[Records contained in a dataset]
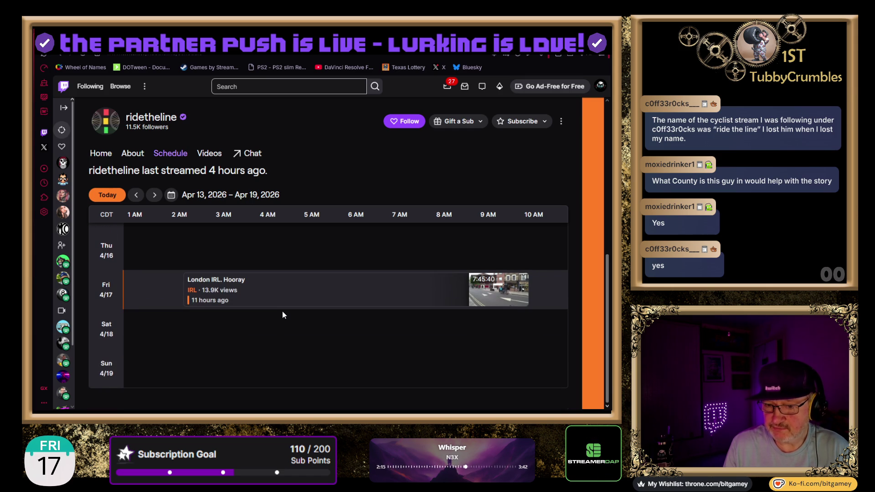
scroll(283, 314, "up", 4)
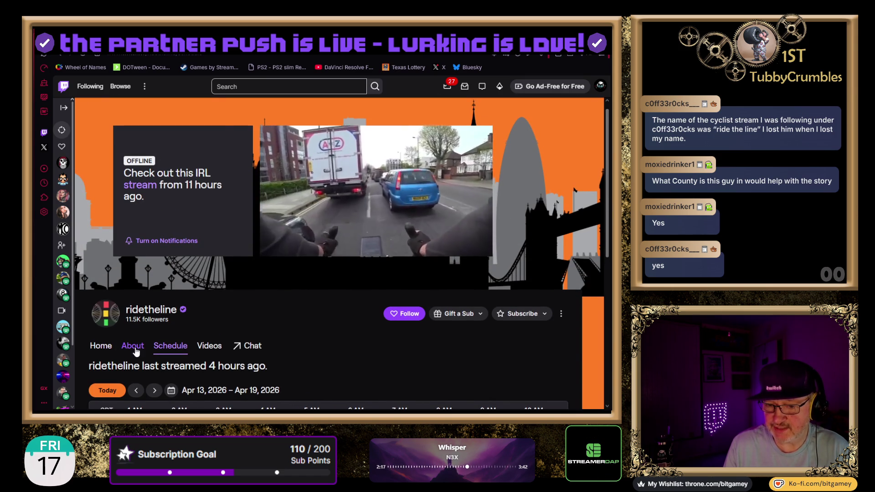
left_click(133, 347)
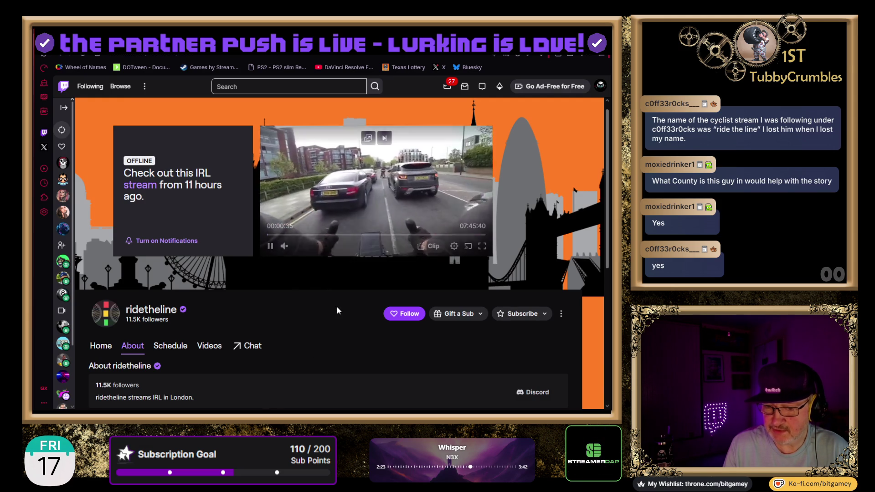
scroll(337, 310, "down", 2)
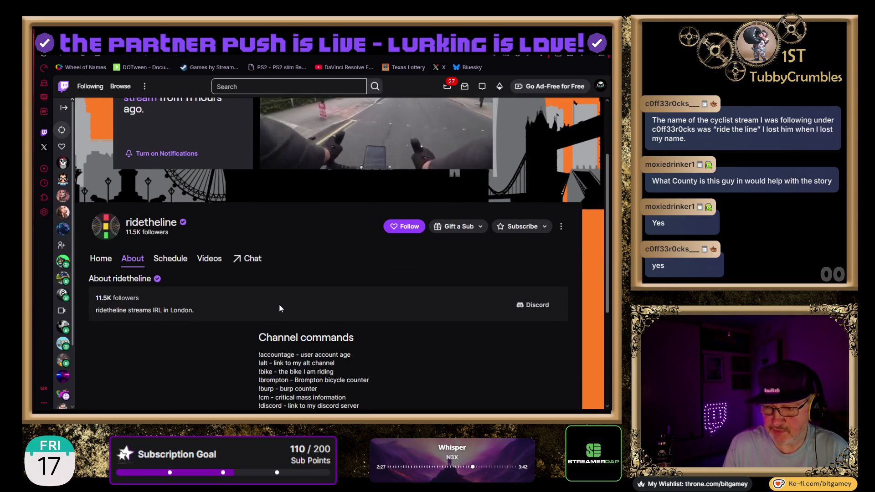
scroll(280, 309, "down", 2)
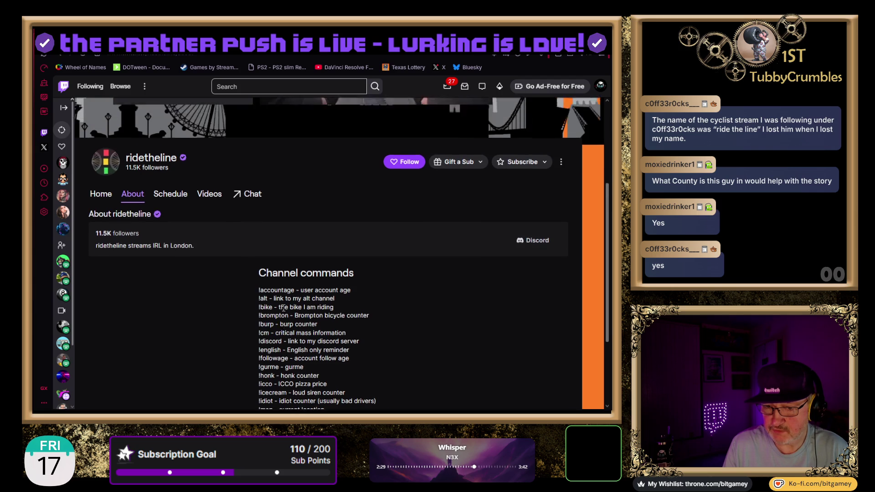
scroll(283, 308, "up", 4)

* [What to work on]: The entries above are to be repeated exactly, except for any pictures.

* [Solution to the exercise]:
scroll(283, 314, "up", 4)
left_click(133, 347)
scroll(337, 310, "down", 2)
scroll(280, 309, "down", 2)
scroll(283, 308, "up", 4)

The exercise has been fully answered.